Overview
Total quality management (TQM) and Six Sigma are among the most popular quality management strategies. TQM developed from approaches applied to ensure quality in the early years of 20th century. The approach became well defined in 1950s where Japanese companies applied it to improve quality.
By 1970s, TQM was the popular approach in many organizations in the world. Six Sigma is mostly considered an improvement on TQM. The approach originated from Motorola in early 1980s and has gained popularity with many organizations.
Total Quality Management
TQM refers to a management approach that aims at offering customers with products that meet or go beyond their quality expectations. The approach is focused on customers and ensures all sectors on an organization are keen on quality.
The term ‘total’ indicates that all individuals in an organization must be dedicated towards quality. The approach is based on continuous improvement in all sectors of an organization in order to achieve high quality (Daft & Marcic, 2008).
A number of important principles, with hope that by adhering to the principles an organization can be able to achieve and maintain high quality, drive TQM. An organization that chooses to implement TQM is expected to show commitment to the approach by appropriate initiatives and resource allocation.

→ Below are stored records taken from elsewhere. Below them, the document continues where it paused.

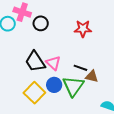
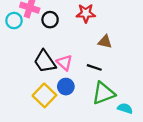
red star: (83, 29) -> (86, 13), moved
brown triangle: (92, 76) -> (105, 42), moved
green triangle: (73, 86) -> (103, 93), moved, turned 35

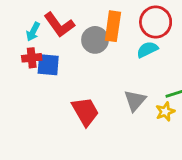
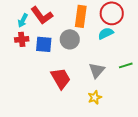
gray circle: (95, 40) -> (70, 39), moved
blue square: (48, 65) -> (44, 44), moved
yellow star: (165, 112) -> (95, 97), moved

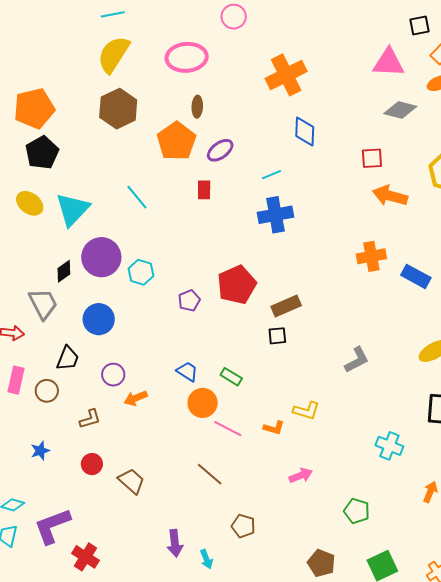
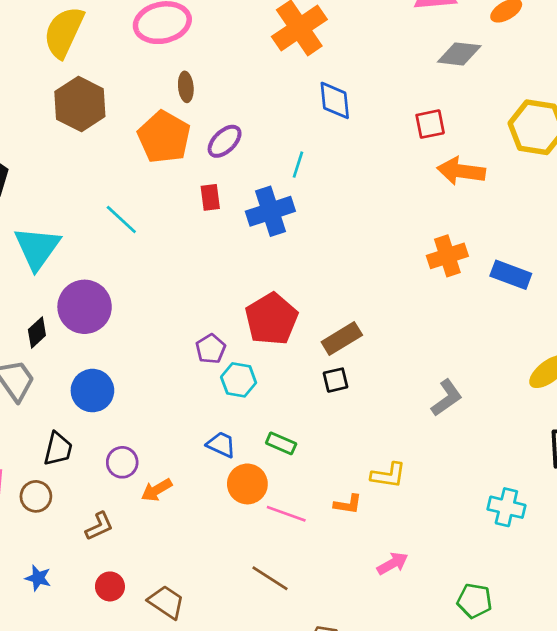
cyan line: (272, 175) -> (298, 165), turned -42
blue cross: (275, 215) -> (270, 211), moved
cyan hexagon: (141, 272) -> (239, 380), moved
blue star: (40, 451) -> (38, 578), turned -30

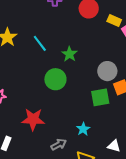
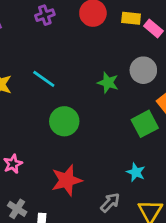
green star: (69, 54) -> (108, 83), moved
gray circle: (107, 71) -> (143, 70), moved
green circle: (55, 79) -> (64, 121), moved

Top executive management play important to success of TQM and are expected to show leadership towards high quality.
The approach emphasizes on use of appropriate methodology and tools to determine nonconformity and use of measurement when making decisions on quality (Daft & Marcic, 2008).
To achieve quality standards, TQM emphasizes on need for training and ensuring that quality improvement enhances customer satisfaction. Company culture and continuous improvement are the most important principles of TQM (Daft & Marcic, 2008). An organization implementing TQM is expected to develop a culture for high quality and make continuous steps to improve quality continuously.
Nissan Motor Company is one of successful companies that implements TQM. The company was in operational and financial crisis when it chose to implement the principles of TQM. TQM principles enabled the company to improve on quality of its products and increase customer satisfaction.
Six Sigma
Six Sigma is a quality management approach that aims at ensuring that 99.99966 percent of products meet quality specifications. The approach has become very popular with many organizations for setting high expectations on quality. An organization that implements Six Sigma is expected to keep defects below 3.4 defects in a millions manufactured products (Truscott, 2003).
Six Sigma approach seeks to achieve the high quality expectations by identifying and elimination sources of errors. In addition to implementing various quality management methods, Six Sigma leads to quality experts recognized by ‘Green belts’, ‘Black Belts’ and others (Truscott, 2003).
The designations indicate an individual’s expertise in implementing Six Sigma principles. Two methodologies: DMAIC and DMADV are associated with Six Sigma. DMAIC is implemented to improve existing processes while DMADV is applied on new products or processes.
Motorola, Inc. is the best example of organizations that implement Six Sigma. Motorola has implemented Six Sigma since 1981 as its key quality management strategy. The approach has helped the company to provide high quality products consistently. Although the company lost dominance in mobile phones to Nokia in 1990’s, through high quality the company is regaining market share.
Summary
Low quality products and services can be very expensive to an organization. There are several quality management strategies to enhance quality, but Six Sigma and TQM are the most popular. The two approaches have similarity in that they emphasize on companywide culture for quality but Six Sigma set higher standards for quality. Many organizations are abandoning TQM for Six Sigma or integrating the two.
Reference List
Daft, R. & Marcic, D. (2008). Understanding Management. New York: Cengage Learning.
Truscott, W. (2003). Six sigma: continual improvement for business: a practical guide. Oxford: Butterworth-Heinemann.